ELECTRICAL-MAGNETIC TRANSPORT AND MAGNETORESISTANCE IN La0.7Ca0.3MnO3/Bi2O3 COMPOSITES

Abstract

The structure and electrical-magnetic transport properties of ( La 0.7 Ca 0.3 MnO 3)1-x/( Bi 2 O 3)x has been investigated systematically by conventional solid-state reaction method. The composite samples were obtained by pure La 0.7 Ca 0.3 MnO 3 (LCMO) and Bi 2 O 3 powders and sintered at different temperature (Ts) 800°C and 1300°C for 2 h. For Ts=800°C samples, the results of X-ray diffraction (XRD) and scanning electronic microscopy (SEM) indicate that Bi 2 O 3 and LCMO coexist in the composites and Bi 2 O 3 mainly segregates at the grain boundaries or grain surface of LCMO, and double peaks related to the metal-to-insulator (M–I) transition have been observed. Corresponding to the two M–I transition peaks, the curves of magnetoresistance (MR) against temperature also showed two peaks for all composites.

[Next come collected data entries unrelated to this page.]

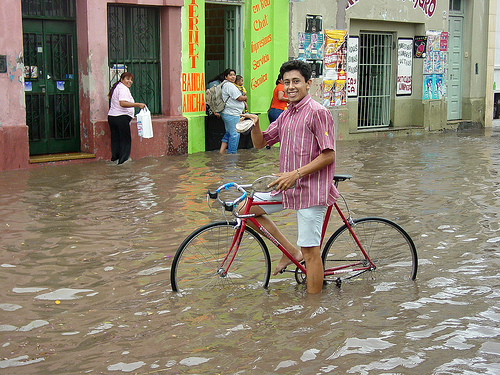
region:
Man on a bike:
[145, 54, 465, 298]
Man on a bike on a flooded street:
[149, 48, 473, 313]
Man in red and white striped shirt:
[241, 48, 359, 336]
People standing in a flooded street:
[74, 26, 260, 178]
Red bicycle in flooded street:
[165, 175, 411, 303]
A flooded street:
[15, 170, 445, 373]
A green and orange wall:
[173, 9, 290, 146]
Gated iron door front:
[342, 25, 410, 138]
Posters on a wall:
[406, 22, 458, 126]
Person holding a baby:
[195, 43, 255, 158]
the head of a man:
[276, 54, 316, 109]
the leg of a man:
[295, 211, 333, 301]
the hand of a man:
[261, 162, 298, 202]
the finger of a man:
[265, 175, 282, 189]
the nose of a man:
[286, 79, 298, 91]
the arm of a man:
[296, 112, 338, 185]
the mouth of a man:
[286, 87, 297, 97]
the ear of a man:
[303, 76, 314, 92]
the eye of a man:
[291, 76, 302, 84]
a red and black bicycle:
[161, 165, 425, 302]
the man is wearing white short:
[175, 140, 490, 341]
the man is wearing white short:
[215, 170, 330, 255]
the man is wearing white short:
[222, 177, 338, 322]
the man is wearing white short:
[235, 173, 428, 290]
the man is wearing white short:
[252, 157, 352, 270]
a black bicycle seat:
[331, 167, 358, 186]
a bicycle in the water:
[163, 172, 429, 299]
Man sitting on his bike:
[248, 62, 373, 304]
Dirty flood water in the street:
[50, 240, 167, 354]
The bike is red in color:
[143, 128, 436, 344]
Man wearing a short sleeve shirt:
[265, 105, 370, 226]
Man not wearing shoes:
[260, 215, 342, 327]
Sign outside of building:
[174, 7, 222, 151]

But for Ts = 1300°C samples, Bi 3+ ions mainly enter into the lattice of LCMO to form reaction products layer La 0.7-x Bi x Ca 0.3 MnO 3, only one peak occurs around the M–I transition temperature and the MR around T P has been enhanced. The results also indicate that the added Bi 2 O 3 has an important effect on the LFMR. These phenomena can be explained by the double exchange (DE) mechanism, the grain boundary effect and the intrinsic transport properties together. And the grain surface state of the particles is a key factor influencing the magnetoresistance effects.